Jamaica Gleaner / So you have decided it’s time to shed that stubborn bit of belly fat. What’s more, you want it done in four weeks; you know that if you workout six times a week you can do it.
This is a dangerous line of thinking, though. Adding – or starting off with – massive amounts of exercise volume without accounting for recovery is a recipe for disaster. It can lead to overtraining.
Are you really overtraining though? What is overtraining?
Well, it’s not as simple as it sounds. You might not be in the realm of full-on overtraining syndrome even though you might be over-reaching or over-taxing yourself.
Full-on over-training is not very common. Overreaching is the door which leads to overtraining. When you start training in a way that does not give you enough time and resources to recover, you are over-reaching or over-taxing.
Over time, over-taxing – especially when compounded by other factors, for example stress – will lead to overtraining.
Signs of overtraining include:
Prolonged soreness Muscle soreness is normal when training, but prolonged soreness – over 72 hours – might signal a time to take a break and/or double down on nutrition.
Aches and pains One of the earliest signs of overtraining is usually the odd aches and pains. These range from joint pains to muscle aches, which worsen or spread over time.
Elevated resting heart rate Overtraining can cause spikes in resting heart rate. Training usually lowers resting heart rate over time, so if you find yourself with raised resting heart rate, slow down. A visit to a doctor wouldn’t be a bad idea.
Getting sick often That cold you’ve had since you started training so hard could be a warning sign. Overtraining weakens the immune system, leaving you more susceptible to infections.
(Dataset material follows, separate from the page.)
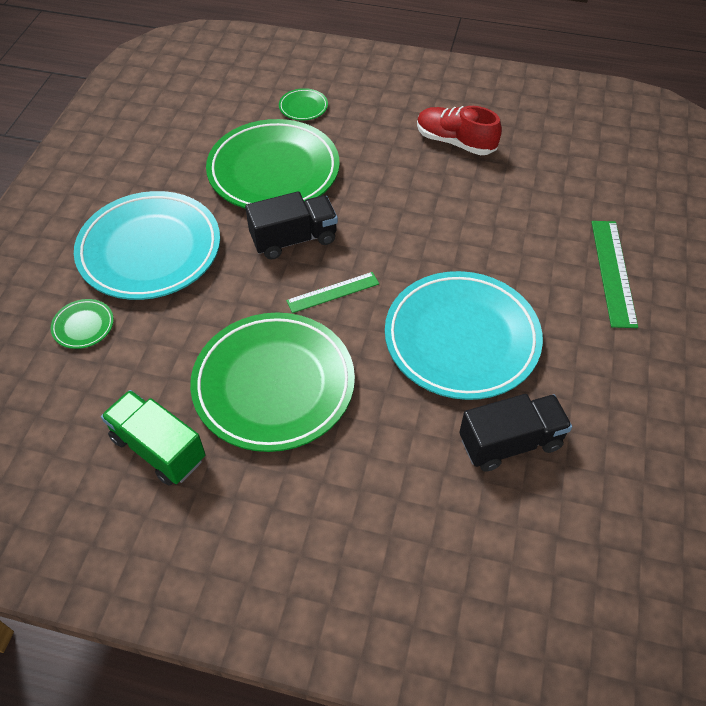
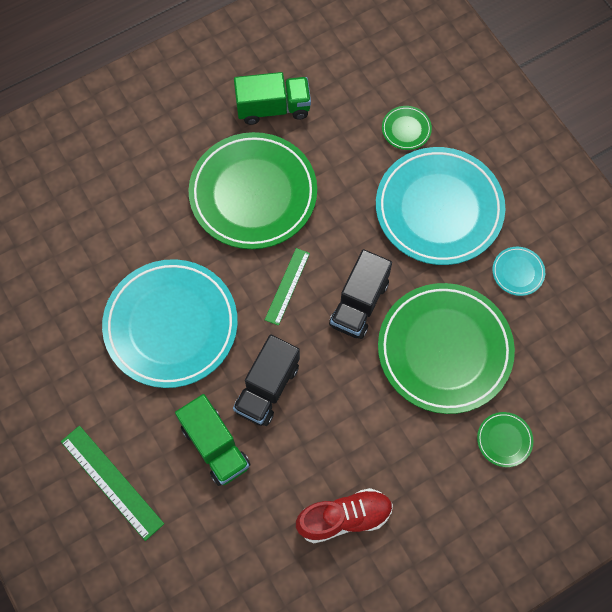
camera: 135 degrees right, 15 degrees up
black truck [459,394,572,472] -> black truck moved to [233,335,300,426]
none -> green truck [175,394,250,486]
none -> turquoise plate [492,247,545,296]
Frequent injuries When you over train, your body does not have enough time to recover from each session, leaving you more susceptible to injuries.
Irritability, depression, loss of motivation Overtraining has been shown to hurt self-esteem, and affect mood and might even cause depression.
Insomnia Overtraining leaves you in a state of nervous system and/or hormonal system overload. The result: restlessness and broken sleep patterns.
No progress Whatever your training goals, overtraining will put a stop to all improvements and may even lead to regression. You might find yourself getting fatter, weaker, or losing muscle.
Measuring your resting heart rate To measure your heart rate, you need to check your pulse.
Check the pulse at your neck – the carotid pulse – by placing your index and third fingers on your neck to the side of your windpipe. To check your pulse at your wrist, place two fingers between the bone and the tendon over your radial artery, which is located on the thumb side of your wrist.
Use a stopwatch or timer. Count the number of beats in 15 seconds. Multiply this number by four to calculate your beats a minute. To get your resting heart rate, do this first thing in the morning.